#### Assignment
Exact repetition is required: reproduce every line of the data.

#### Data extract
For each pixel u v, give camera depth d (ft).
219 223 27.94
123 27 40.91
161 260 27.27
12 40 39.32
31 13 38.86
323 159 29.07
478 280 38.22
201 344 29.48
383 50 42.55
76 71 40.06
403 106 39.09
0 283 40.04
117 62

#### Result below
For each pixel u v, give camera depth d (ft).
219 223 27.94
123 27 40.91
161 260 27.27
12 40 39.32
31 13 38.86
323 159 29.07
478 280 38.22
201 344 29.48
383 50 42.55
76 71 40.06
403 106 39.09
0 283 40.04
117 62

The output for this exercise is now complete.